Śląsk Wrocław. Uniwersalny „żołnierz”

Utalentowany obrońca Ślaska Wrocław Olivier Wypart jeszcze nie zadebiutował w ekstraklasie, ale ma „papiery”, by w niej zagrać.


W tym tygodniu Śląsk Wrocław podpisał nowy kontrakt z 20-letnim obrońcą Olivierem Wypartem, obecna umowa utalentowanego defensora z klubem z Oporowskiej wygaśnie 30 czerwca 2024 roku.

Wyjątkowy klub

Wypart jest zawodnikiem wrocławskiego klubu od ponad 10 lat, przeszedł większość szczebli w Akademii Śląska Wrocław, w 2019 roku zdobywając wicemistrzostwo Polski juniorów. W tym sezonie jest ważnym ogniwem zespołu rezerw, występującego w eWinner 2. Lidze.

W bieżących rozgrywkach rozegrał 23. mecze w ekipie trenera Piotra Jawnego. Nie strzelił w nich żadnego gola, sześciokrotnie został upomniany żółtą kartką, z powodu czerwonego kartonika nie dokończył spotkania z KKS-em 1925 Kalisz (1:1).

– Śląsk to dla mnie wyjątkowy klub, jestem jego wychowankiem, trenuję tu już wiele lat i bardzo cieszę się, że podpisałem kontrakt do 2024 roku – powiedział zadowolony Olivier Wypart po złożeniu „autografu” pod umową. – Zamierzam dawać z siebie wszystko i walczyć o swoje szanse w pierwszym zespole.

Duży potencjał

Urodzony 16 stycznia 2001 roku we Wrocławiu piłkarz jeszcze nie nie zadebiutował w PKO Ekstraklasie, ale znalazł się na przykład w kadrze na zimowy obóz przygotowawczy Śląska w Turcji, gdzie wystąpił w jednym ze sparingów. Rundę wiosenną utrudniały mu kontuzje, ale gdy wrócił do gry w drugim zespole, prezentował wysoką formę. – Olivier to bardzo zdolny zawodnik, który na każdym etapie rozwoju w naszej akademii potwierdzał spory potencjał – powiedział dyrektor sportowy klubu z Oporowskiej, Dariusz Sztylka.

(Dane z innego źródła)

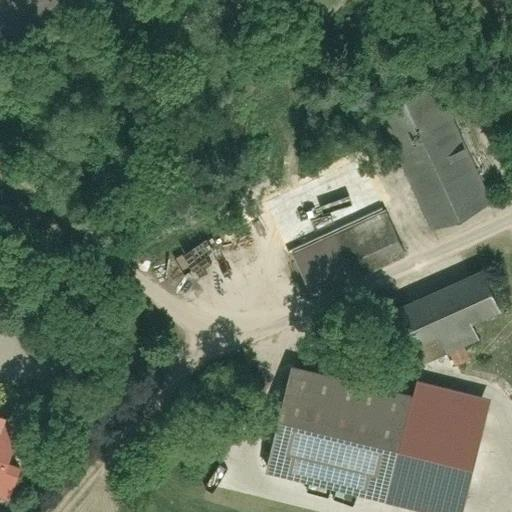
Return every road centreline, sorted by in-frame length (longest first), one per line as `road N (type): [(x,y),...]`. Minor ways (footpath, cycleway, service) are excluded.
road 1 (residential): [(511,222),(217,352),(43,371),(0,367)]
road 2 (track): [(217,352),(0,160)]
road 3 (track): [(189,357),(65,511)]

– Jesteśmy bardzo zadowoleni z pracy, którą wykonał i cieszymy się również dlatego, że jego przykład wyraźnie pokazuje, jak dużą wartość dla młodych piłkarzy może nieść możliwość występów w drugim zespole na poziomie eWinner 2. Ligi. Liczymy, że przez kolejne lata będzie robił stałe postępy i w przyszłości stanie się ważnym graczem pierwszej drużyny Śląska.

Przekwalifikowany na stopera

Wypartowi laurkę wystawił również pracujący z nim na co dzień trener Marcin Dymkowski, który w drugim zespole Śląska jest prawą ręką trenera Piotra Jawnego, odpowiedzialnym za pracę z obrońcami. – Odkąd pracuję w Śląsku, czyli od dwóch lat, Olivier Wypart jest moim podopiecznym – powiedział 40-letni szkoleniowiec.

– Początkowo był klasycznym lewym obrońcą, ale potem go wspólnie z trenerem jawnym „przekwalifikowaliśmy” na środkowego obrońcę, grywał również na lewej stronie jako wahadłowy. To bardzo uniwersalny piłkarz, doskonale czuje się zarówno w defensywie, jak i w ofensywie. Teraz przeszliśmy na grę trójką stoperów i Olivier jest takim półlewym środkowym obrońcą. Na wahadle już go nie ustawiamy, tam „produkują się” Mateusz Maćkowiak i Szymon Krocz. Zalety Wyparta? Bardzo dobra lewa noga, bardzo dokładna. Jest szybkim zawodnikiem, dystans 30 metrów przebiega poniżej 4 sekund.

Spośród obrońców lepszy wynik ma tylko Konrad Poprawa, który ten dystans pokonuje poniżej 3,8 sekund. Olivier nieźle gra głową, ale my od swoich obrońców wymagamy, żeby przechwytywali piłkę i przyjmowali ją, a nie bezmyślnie ją wybijali. Czy ma szanse zaistnieć w pierwszym zespole Śląska? Moim zdaniem tak, bo jest szybki, skoczny, dynamiczny i powinien robić systematycznie postępy, bo na treningach sumiennie trenuje. Wszystko tak naprawdę od niego, bo ma „papiery” na granie w ekstraklasie.


Na zdjęciu: Olivier Wypart to dla Śląska inwestycja na przyszłość.